Dalla Regione risposte inadeguate alla crisi economica

Nel contesto complicato, per usare un eufemismo, che appare evidente anche solo da una lettura sommaria dei principali dati economici nazionali e regionali, la Giunta propone all’Aula, per la prima volta in 5 anni, un provvedimento di politica economica per intercettare investimenti esteri.

Molto bene, perché l’attività di attrazione degli investimenti, per intercettarne le intenzioni e, possibilmente, orientarne le scelte, è da decenni una pratica consolidata di politica economica pubblica regionale.

Ma un vantaggio competitivo, di un territorio, di un comparto, di una filiera, di una specializzazione, non si improvvisa, non capita per caso. Va costruito nel tempo e per tempo.

In questo senso c’è il primo limite di questa proposta, ovvero che appare come una iniziativa isolata, indebolita dall’assenza di strutturali e definite politiche industriali regionali, che siano in grado di incidere positivamente sulla crescita economica e sulla produttività dei fattori, in grado di influenzarne la propensione all’innovazione e alla creazione della conoscenza.

Il secondo problema è che non fa i conti con alcuni limiti strutturali tipici del nostro sistema produttivo, primo fra tutti la dimensione aziendale. Sul piano della competitività e della produttività lo slogan del “piccolo è bello” è sbagliato.

Ma il tema più rilevante riguarda la redditività. Perché nel Nord Est ci sono aziende eccellenti, senza dubbio, in particolare quelle di grandi dimensioni, che però non svettano. I ricavi medi delle “aziende star” a livello nazionali sono di circa 430 milioni. Per quelle emiliano-romagnole raggiungono i 760 milioni. A nord est i ricavi crollano a 374 milioni, quasi la metà della regione contermine.

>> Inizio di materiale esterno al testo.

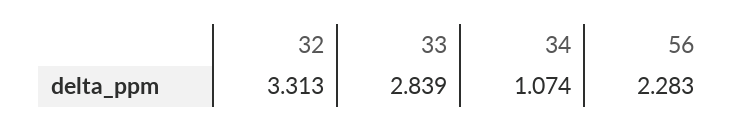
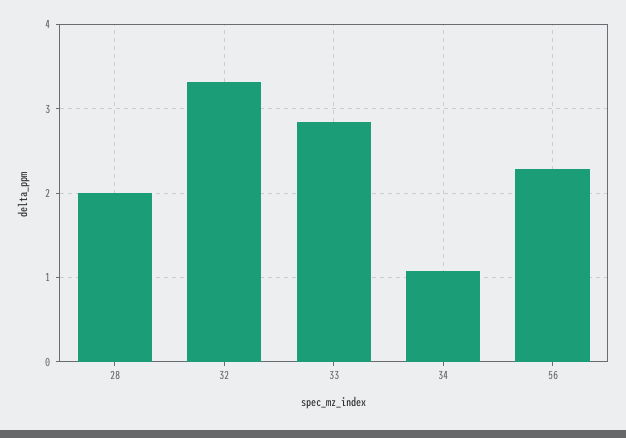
28: none -> 2

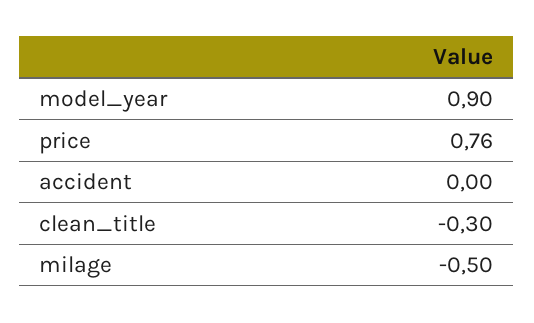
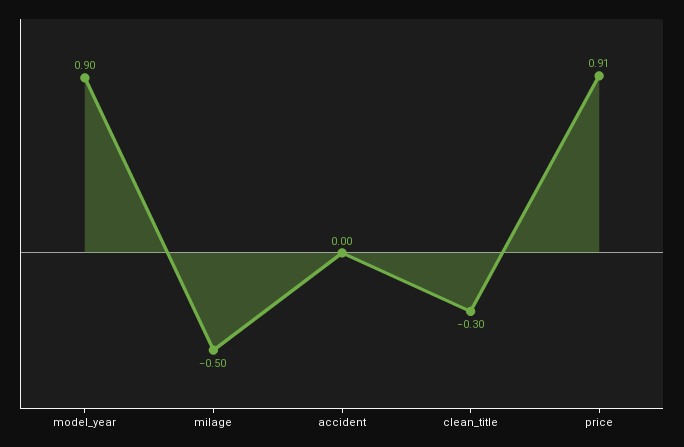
price: 0.76 -> 0.91

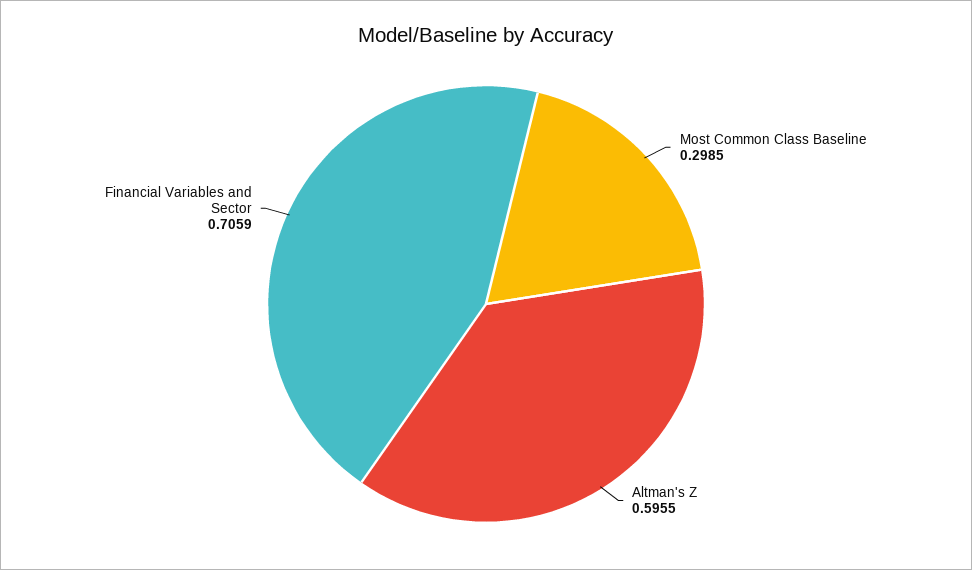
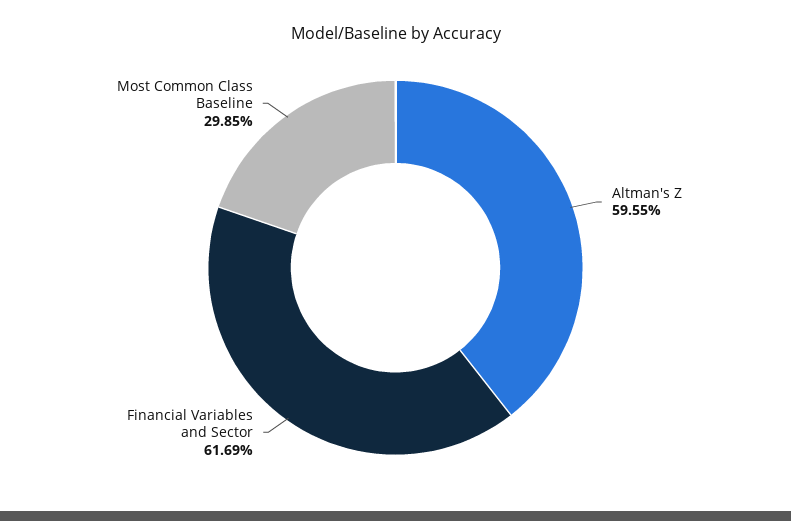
Financial Variables and Sector: 0.7059 -> 0.6169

Non è un caso, a conferma di ciò, che il Veneto – insieme a FVG e Marche – è la Regione che ha subito negli ultimi anni i processi di delocalizzazione più intensivi di altre.

Con questo provvedimento ci si preoccupa principalmente, ed esclusivamente, di intercettare generici investimenti esteri dai mercati internazionali e non ci si interroga su quale genere di investimento possa portare sul territorio competenze e abilità specifiche, adatte all’ecosistema regionale e alle filiere tipiche del territorio. I casi Intel e Silicon Box raccontano proprio di questo limite.

Se anche oggi che, pure in ritardo, provando a muovere qualche passo, sbagliamo strada, il divario tra noi e le altre regioni rischia di divenire incolmabile.

In Veneto le imprese sono cresciute dal basso, grazie alla qualità di molti imprenditori che hanno saputo farsi spazio. Ma questa intraprendenza non è stata adeguatamente sostenuta da scelte politiche, perché le istituzioni si sono limitate ad assecondare il mercato. Tanto che, di fronte alla smaterializzazione delle filiere, in particolare nella manifattura, le nostre imprese si sono trovate, sole, a dover competere in mare aperto, senza protezioni e sostegni.

E non a caso oggi, in Veneto più che altrove, la manifattura fatica e i distretti che un tempo erano i nostri punti di forza oggi arrancano: la moda, il tessile, il calzaturiero.

Oggi siamo ancora in questa dimensione. Non vedo alcun passo avanti.